Die fortdauernde bewaffnete Gewalt hat zu einer schweren humanitären Notlage geführt, in der die Hälfte der Bevölkerung Haitis, etwa 6 Millionen Menschen, auf humanitäre Hilfe angewiesen ist, darunter 3,3 Millionen Kinder.
Eine Rekordzahl von 5,4 Millionen Haitianern ist von akutem Hunger betroffen, darunter 2 Millionen, die sich in einer Hungernotlage (IPC-Phase 4) befinden und unter extremer Nahrungsmittelknappheit, akuter Unterernährung und einem hohen Maß an Krankheiten leiden.
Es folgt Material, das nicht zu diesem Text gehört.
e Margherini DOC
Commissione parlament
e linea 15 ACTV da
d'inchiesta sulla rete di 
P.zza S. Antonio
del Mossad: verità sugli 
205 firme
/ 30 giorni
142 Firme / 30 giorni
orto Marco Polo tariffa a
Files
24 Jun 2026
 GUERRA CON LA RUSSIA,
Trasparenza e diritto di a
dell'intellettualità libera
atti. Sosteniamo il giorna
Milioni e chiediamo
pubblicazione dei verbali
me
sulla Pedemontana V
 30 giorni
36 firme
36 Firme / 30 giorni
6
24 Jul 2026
Kinder sind besonders gefährdet, wobei Schätzungen zufolge mindestens 125.000 akut unterernährt sind.
Das Gesundheitssystem steht kurz vor dem Zusammenbruch und ist mit schwerwiegenden Herausforderungen konfrontiert, da es sowohl durch die jüngsten Gewalttaten als auch durch jahrelange Unterinvestitionen stark beeinträchtigt wurde. Nur etwa ein Drittel der Krankenhäuser und Gesundheitsdienste in der PPMA sind voll funktionsfähig.